====== Given records ======
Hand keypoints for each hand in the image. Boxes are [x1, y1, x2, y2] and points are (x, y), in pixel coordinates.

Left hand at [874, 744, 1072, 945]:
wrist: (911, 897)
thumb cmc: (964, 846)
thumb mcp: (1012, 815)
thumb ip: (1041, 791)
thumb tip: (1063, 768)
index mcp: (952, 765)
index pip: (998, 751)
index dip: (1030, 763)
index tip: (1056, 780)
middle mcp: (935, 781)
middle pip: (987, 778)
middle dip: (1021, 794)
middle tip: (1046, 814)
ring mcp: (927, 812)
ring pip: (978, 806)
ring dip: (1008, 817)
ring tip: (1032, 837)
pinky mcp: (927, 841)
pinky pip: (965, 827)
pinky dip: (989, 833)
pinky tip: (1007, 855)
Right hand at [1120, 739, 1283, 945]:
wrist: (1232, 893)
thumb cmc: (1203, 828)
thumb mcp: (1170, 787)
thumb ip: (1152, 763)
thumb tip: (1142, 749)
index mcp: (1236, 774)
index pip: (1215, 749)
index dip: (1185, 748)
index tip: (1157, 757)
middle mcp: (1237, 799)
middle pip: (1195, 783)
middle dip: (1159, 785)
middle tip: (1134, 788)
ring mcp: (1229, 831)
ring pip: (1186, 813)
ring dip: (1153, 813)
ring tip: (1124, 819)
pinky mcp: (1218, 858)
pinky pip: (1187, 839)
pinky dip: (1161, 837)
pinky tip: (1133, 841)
======
Exercise brief: Lines after the one containing "thumb mcp: (1170, 787)" are not part of the task. Output the entries exactly from their first line through that one.

Reply to the task:
Hand keypoints for each hand in the image. Boxes are [x1, y1, x2, y2] and points are (x, y), in pixel coordinates.

Left hand at [874, 744, 1072, 945]:
wrist: (911, 897)
thumb cmc: (964, 846)
thumb mcp: (1012, 815)
thumb ip: (1041, 791)
thumb tip: (1063, 768)
index mcp: (952, 765)
index pip: (998, 751)
index dip: (1030, 763)
index tip: (1056, 780)
middle mcp: (935, 781)
middle pip: (987, 778)
middle dip: (1021, 794)
middle tip: (1046, 814)
ring mcp: (927, 812)
ring pip: (978, 806)
ring dip: (1008, 817)
ring tip: (1032, 837)
pinky mcp: (927, 841)
pinky pip: (965, 827)
pinky dip: (989, 833)
pinky tip: (1007, 855)
Right hand at [1120, 739, 1283, 945]:
wrist: (1232, 893)
thumb cmc: (1203, 828)
thumb mcp: (1170, 787)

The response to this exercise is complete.